Dear brothers and sisters, the celebration of Easter Vigil is such a great ceremony. It has several elements that make of this celebration a unique and spiritually enriching celebration. Among all the symbols of the celebration there is one that has always caught my attention. It is the song called “The Exultet.” This song is song only on Easter Vigil. It is a song that speaks of the triumph of Jesus over death and how with his sacrifice on the Cross he has brought new life to us. The song presents a contrast between light and darkness, between life and death, between day and night, between sin and grace. Obviously, the emphasis is put on the light, the grace, and the life that is being brought to us with the resurrection of Jesus Christ from among the dead. There is one particular line that strikes me from The Exultet. The line reads as follows:
O truly necessary sin of Adam, destroyed completely by the Death of Christ! O happy fault that earned so great, so glorious a Redeemer!
I find this part of the song very wonderful because it tells us that God uses everything possible to bring us closer to Him and to bring us to new life. He uses even our faults and our sinfulness so that we can experience the new life he brings us with his rising from the death.
As I was preparing to write this article, I found a commentary about this new life that is given to us with the resurrection of Jesus on this day of Easter. I want to share this commentary with you.
Rising to New Life*
“This is the day the Lord has made; let us rejoice and be glad.” Easter is the great celebration of victory of life over death.
Ours is an Easter religion. We do not deny or turn away from the evils that surround us: the wars that have killed some 100 million people in our (last) century; the poverty that grips more than half of the human race; the hunger that kills millions every year and ruins the lives of millions more; the discrimination that divides the human family into contending parties.

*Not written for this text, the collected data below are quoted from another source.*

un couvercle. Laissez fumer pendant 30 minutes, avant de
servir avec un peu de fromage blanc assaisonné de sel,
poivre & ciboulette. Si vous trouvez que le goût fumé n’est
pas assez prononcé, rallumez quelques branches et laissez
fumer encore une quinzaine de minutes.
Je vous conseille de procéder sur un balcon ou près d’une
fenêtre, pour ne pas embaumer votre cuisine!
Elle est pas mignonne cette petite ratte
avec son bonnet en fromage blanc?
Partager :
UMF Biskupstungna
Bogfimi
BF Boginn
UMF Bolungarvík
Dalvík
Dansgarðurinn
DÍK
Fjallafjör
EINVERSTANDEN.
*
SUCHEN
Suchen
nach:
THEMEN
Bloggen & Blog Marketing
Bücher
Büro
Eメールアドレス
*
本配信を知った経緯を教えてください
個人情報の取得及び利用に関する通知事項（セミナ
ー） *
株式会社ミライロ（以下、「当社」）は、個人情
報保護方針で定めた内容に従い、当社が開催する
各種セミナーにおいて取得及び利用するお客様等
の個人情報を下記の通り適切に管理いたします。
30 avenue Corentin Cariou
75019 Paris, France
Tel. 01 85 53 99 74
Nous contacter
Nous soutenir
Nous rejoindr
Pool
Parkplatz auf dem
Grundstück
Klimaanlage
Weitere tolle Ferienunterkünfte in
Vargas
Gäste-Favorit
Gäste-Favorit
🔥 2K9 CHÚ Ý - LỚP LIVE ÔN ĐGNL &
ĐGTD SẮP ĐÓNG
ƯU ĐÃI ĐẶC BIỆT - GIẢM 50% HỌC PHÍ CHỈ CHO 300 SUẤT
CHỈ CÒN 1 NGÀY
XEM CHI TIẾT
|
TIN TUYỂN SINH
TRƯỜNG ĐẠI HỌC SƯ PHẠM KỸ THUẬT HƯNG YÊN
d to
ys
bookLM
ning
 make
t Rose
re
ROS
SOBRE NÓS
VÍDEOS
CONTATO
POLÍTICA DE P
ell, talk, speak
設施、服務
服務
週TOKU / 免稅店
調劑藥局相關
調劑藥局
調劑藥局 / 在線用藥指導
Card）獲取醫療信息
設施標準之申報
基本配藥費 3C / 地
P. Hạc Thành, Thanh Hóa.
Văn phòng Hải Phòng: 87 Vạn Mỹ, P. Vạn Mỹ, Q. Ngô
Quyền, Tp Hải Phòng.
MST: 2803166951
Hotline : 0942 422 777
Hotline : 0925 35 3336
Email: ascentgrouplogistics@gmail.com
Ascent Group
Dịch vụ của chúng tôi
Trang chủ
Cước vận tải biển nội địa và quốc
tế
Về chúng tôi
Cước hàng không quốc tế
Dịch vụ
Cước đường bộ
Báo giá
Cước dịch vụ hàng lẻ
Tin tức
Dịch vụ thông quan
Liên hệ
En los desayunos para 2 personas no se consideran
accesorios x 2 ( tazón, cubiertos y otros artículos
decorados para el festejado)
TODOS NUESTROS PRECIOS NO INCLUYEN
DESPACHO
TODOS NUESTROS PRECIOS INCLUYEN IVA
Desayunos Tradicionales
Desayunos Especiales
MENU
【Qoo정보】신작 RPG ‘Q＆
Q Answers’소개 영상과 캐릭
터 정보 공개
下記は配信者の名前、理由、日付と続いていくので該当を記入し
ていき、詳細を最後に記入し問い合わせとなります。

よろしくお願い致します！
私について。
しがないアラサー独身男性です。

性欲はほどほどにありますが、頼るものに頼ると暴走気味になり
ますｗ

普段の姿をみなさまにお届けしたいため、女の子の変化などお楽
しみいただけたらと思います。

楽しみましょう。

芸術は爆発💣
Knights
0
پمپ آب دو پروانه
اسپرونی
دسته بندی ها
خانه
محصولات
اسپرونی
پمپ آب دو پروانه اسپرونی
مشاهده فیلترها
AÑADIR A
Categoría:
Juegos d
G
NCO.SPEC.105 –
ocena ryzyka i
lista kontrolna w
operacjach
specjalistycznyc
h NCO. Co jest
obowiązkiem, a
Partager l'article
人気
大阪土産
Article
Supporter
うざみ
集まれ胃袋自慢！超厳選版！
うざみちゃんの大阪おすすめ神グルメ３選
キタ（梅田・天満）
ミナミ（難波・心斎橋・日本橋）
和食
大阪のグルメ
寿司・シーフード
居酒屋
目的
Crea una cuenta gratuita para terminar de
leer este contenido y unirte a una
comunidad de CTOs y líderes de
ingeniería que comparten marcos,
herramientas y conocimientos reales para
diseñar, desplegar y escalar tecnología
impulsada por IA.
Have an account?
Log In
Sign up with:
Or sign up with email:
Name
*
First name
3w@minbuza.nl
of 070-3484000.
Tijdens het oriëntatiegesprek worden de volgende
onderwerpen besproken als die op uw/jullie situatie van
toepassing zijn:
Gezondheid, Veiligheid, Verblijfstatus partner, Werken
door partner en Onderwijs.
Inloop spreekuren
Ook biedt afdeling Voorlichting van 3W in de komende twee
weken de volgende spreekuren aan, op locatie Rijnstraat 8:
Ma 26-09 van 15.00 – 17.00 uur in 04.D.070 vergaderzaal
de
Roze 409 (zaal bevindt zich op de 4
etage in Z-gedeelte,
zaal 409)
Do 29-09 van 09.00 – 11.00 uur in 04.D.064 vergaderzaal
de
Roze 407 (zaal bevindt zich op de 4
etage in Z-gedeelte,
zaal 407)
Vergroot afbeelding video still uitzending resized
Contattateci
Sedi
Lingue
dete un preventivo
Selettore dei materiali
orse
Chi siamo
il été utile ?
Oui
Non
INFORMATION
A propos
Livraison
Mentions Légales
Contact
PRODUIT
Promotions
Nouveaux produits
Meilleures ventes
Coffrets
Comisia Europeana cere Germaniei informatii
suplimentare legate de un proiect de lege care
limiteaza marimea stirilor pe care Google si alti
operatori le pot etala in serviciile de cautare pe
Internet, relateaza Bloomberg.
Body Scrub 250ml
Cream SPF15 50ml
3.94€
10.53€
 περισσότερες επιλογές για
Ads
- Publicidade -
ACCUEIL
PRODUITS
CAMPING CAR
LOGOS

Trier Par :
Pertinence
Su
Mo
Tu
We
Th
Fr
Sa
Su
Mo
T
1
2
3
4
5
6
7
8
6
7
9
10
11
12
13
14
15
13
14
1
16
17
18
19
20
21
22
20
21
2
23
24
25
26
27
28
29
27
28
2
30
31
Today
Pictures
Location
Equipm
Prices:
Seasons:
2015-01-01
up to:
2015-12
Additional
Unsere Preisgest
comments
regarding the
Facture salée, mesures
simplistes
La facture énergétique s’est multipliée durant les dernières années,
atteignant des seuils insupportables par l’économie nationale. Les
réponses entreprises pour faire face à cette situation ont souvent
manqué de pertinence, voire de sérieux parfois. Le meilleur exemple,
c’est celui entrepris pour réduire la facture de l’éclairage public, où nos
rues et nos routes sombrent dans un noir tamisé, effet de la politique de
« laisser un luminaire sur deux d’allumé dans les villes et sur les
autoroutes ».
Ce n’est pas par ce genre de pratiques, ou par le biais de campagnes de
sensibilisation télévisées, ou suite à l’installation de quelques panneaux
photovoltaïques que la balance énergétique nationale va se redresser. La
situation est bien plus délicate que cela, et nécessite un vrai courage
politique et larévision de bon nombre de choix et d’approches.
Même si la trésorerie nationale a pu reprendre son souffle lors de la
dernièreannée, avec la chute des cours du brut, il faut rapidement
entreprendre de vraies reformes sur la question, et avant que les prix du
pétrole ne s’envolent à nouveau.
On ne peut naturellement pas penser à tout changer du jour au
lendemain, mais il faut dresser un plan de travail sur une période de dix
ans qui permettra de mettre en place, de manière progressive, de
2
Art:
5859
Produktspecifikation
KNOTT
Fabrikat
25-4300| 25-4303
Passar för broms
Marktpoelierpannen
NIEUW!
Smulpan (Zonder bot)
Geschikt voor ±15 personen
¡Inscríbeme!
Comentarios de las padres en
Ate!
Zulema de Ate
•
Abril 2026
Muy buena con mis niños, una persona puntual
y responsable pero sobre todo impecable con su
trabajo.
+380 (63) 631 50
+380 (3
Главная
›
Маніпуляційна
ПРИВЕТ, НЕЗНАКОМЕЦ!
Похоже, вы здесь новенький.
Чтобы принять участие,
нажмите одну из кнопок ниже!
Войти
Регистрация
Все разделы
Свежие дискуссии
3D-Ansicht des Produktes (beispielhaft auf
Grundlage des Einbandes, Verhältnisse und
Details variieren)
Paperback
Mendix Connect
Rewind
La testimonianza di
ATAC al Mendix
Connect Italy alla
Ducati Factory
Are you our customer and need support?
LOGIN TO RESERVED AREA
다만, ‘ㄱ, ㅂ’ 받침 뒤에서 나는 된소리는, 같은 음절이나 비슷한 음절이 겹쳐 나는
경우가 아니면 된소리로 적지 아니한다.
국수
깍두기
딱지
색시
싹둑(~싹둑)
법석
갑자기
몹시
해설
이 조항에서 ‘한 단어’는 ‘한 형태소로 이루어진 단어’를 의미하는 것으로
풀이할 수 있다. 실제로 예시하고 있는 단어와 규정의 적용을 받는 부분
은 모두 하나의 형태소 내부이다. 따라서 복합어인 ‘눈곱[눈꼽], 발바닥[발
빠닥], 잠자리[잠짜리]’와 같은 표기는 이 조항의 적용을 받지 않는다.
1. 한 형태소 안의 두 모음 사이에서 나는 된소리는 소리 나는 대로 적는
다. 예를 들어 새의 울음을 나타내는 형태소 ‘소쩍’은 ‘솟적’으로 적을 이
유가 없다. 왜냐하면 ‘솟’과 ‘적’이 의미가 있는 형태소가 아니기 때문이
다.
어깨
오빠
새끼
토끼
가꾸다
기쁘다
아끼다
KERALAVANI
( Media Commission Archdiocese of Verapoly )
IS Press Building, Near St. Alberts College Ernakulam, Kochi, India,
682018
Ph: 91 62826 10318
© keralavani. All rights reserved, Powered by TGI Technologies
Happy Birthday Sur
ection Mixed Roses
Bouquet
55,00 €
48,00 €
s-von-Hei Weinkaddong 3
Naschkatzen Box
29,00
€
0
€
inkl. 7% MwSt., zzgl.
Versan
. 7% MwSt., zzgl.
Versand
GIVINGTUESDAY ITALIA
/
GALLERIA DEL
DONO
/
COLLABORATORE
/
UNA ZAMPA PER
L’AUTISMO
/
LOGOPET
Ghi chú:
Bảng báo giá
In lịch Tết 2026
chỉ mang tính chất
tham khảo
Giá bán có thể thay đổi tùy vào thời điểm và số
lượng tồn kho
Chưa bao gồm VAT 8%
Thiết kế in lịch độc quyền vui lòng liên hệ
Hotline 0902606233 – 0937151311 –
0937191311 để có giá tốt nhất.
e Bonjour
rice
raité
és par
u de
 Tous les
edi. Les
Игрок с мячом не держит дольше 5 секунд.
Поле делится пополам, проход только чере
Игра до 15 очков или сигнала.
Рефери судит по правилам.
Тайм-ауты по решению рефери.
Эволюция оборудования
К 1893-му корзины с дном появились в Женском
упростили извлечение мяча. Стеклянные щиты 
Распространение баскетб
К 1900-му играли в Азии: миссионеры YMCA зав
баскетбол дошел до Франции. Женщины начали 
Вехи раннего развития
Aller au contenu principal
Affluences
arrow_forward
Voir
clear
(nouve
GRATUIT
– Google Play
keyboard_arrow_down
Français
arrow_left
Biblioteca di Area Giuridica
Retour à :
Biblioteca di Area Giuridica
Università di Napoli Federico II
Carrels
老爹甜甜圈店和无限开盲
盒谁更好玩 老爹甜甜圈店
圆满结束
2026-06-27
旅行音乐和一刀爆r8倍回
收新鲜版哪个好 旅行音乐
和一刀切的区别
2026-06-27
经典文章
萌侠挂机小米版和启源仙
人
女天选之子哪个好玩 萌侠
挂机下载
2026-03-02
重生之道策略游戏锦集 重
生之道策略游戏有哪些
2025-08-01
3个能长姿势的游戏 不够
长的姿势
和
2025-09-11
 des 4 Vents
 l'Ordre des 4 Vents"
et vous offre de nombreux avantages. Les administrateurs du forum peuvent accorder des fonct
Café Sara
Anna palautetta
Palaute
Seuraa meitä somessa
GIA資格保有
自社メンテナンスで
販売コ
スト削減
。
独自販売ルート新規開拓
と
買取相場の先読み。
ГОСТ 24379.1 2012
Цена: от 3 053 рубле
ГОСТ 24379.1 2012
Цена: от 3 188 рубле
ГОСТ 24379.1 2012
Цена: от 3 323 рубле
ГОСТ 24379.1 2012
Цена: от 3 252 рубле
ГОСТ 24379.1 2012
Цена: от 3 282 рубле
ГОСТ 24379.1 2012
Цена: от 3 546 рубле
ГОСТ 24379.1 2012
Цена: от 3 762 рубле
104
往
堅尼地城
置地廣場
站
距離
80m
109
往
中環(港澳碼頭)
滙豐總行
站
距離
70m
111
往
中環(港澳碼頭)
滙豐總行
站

We do not deny these miseries, but we refuse to surrender to their power because of our faith in the resurrection of Jesus Christ.
Suffering will be vindicated; death will be overcome; a new life will arise: that is the Easter message of the paschal mystery.
“Let us feast with joy in the Lord.” Just as Christ passed through death to resurrection, so too will the world pass through its suffering to the glory of a new life.
There is no room for despair: our Easter faith tells us that God will “raise us up and renew our lives.”
This is the ‘day which the Lord has made.’ Alleluia! Take fresh hope, brothers and sisters of the whole world! With Christ our Passover everything is possible! Christ goes forward in our future!
- Pope John Paul II, Easter Message, 1991: 8.